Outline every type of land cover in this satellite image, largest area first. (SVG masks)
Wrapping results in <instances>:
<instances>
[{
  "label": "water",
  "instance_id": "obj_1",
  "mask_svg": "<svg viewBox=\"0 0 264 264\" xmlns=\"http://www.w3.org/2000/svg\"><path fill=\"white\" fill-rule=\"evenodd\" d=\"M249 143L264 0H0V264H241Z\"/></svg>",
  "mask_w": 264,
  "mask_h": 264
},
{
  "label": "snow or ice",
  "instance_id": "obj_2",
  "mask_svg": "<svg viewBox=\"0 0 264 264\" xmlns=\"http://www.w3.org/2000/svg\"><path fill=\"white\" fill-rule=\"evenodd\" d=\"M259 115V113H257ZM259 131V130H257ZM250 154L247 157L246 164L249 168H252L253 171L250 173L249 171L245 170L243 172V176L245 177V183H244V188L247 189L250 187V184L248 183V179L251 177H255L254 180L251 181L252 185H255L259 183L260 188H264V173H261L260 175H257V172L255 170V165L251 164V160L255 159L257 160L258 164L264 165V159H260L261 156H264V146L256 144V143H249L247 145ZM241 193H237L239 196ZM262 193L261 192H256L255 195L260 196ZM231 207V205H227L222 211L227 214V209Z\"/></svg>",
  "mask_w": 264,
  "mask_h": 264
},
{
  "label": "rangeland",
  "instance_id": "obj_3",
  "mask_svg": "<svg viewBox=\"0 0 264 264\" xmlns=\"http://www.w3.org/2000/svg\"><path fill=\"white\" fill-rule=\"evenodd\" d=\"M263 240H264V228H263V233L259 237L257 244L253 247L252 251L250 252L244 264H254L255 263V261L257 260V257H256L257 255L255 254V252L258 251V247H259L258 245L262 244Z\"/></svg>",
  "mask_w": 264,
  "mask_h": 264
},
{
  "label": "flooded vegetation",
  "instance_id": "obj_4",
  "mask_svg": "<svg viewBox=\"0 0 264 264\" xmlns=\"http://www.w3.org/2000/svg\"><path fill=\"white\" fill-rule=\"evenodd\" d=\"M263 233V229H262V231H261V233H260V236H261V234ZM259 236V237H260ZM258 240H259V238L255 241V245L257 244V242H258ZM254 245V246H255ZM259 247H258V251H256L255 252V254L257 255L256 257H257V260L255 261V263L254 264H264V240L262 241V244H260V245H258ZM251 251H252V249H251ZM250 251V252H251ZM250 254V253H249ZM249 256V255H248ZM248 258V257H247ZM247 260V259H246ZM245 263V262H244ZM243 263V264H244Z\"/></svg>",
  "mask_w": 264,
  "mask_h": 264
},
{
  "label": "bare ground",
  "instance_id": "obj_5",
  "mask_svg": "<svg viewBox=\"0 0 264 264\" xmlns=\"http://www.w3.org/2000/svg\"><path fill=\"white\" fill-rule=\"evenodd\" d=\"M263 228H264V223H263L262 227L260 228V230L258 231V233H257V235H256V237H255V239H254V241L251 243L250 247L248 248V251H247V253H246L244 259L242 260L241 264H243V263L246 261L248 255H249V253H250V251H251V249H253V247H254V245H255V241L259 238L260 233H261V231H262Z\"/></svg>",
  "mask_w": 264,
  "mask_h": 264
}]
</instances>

STATED PROBLEM →
Transcribe every entry exactly, omitting nothing.

TASK SOLUTION →
Outline every type of land cover in this satellite image, largest area first. (SVG masks)
Wrapping results in <instances>:
<instances>
[{
  "label": "water",
  "instance_id": "obj_1",
  "mask_svg": "<svg viewBox=\"0 0 264 264\" xmlns=\"http://www.w3.org/2000/svg\"><path fill=\"white\" fill-rule=\"evenodd\" d=\"M249 143L264 0H0V264H241Z\"/></svg>",
  "mask_w": 264,
  "mask_h": 264
},
{
  "label": "snow or ice",
  "instance_id": "obj_2",
  "mask_svg": "<svg viewBox=\"0 0 264 264\" xmlns=\"http://www.w3.org/2000/svg\"><path fill=\"white\" fill-rule=\"evenodd\" d=\"M259 115V113H257ZM259 131V130H257ZM250 154L247 157L246 164L249 168H252L253 171L250 173L249 171L245 170L243 172V176L245 177V183H244V188L247 189L250 187V184L248 183V179L251 177H255L254 180L251 181L252 185H255L259 183L260 188H264V173H261L260 175H257V172L255 170V165L251 164V160L255 159L257 160L258 164L264 165V159H260L261 156H264V146L256 144V143H249L247 145ZM241 193H237L239 196ZM262 193L261 192H256L255 195L260 196ZM231 207V205H227L222 211L227 214V209Z\"/></svg>",
  "mask_w": 264,
  "mask_h": 264
},
{
  "label": "rangeland",
  "instance_id": "obj_3",
  "mask_svg": "<svg viewBox=\"0 0 264 264\" xmlns=\"http://www.w3.org/2000/svg\"><path fill=\"white\" fill-rule=\"evenodd\" d=\"M263 240H264V228H263V233L259 237L257 244L253 247L252 251L250 252L244 264H254L255 263V261L257 260V257H256L257 255L255 254V252L258 251V247H259L258 245L262 244Z\"/></svg>",
  "mask_w": 264,
  "mask_h": 264
},
{
  "label": "flooded vegetation",
  "instance_id": "obj_4",
  "mask_svg": "<svg viewBox=\"0 0 264 264\" xmlns=\"http://www.w3.org/2000/svg\"><path fill=\"white\" fill-rule=\"evenodd\" d=\"M263 233V229H262V231H261V233H260V236H261V234ZM259 236V237H260ZM258 240H259V238L255 241V245L257 244V242H258ZM254 245V246H255ZM259 247H258V251H256L255 252V254L257 255L256 257H257V260L255 261V263L254 264H264V240L262 241V244H260V245H258ZM251 251H252V249H251ZM250 251V252H251ZM250 254V253H249ZM249 256V255H248ZM248 258V257H247ZM247 260V259H246ZM245 263V262H244ZM243 263V264H244Z\"/></svg>",
  "mask_w": 264,
  "mask_h": 264
},
{
  "label": "bare ground",
  "instance_id": "obj_5",
  "mask_svg": "<svg viewBox=\"0 0 264 264\" xmlns=\"http://www.w3.org/2000/svg\"><path fill=\"white\" fill-rule=\"evenodd\" d=\"M263 228H264V223H263L262 227L260 228V230L258 231V233H257V235H256V237H255V239H254V241L251 243L250 247L248 248V251H247V253H246L244 259L242 260L241 264H243V263L246 261L248 255H249V253H250V251H251V249H253V247H254V245H255V241L259 238L260 233H261V231H262Z\"/></svg>",
  "mask_w": 264,
  "mask_h": 264
}]
</instances>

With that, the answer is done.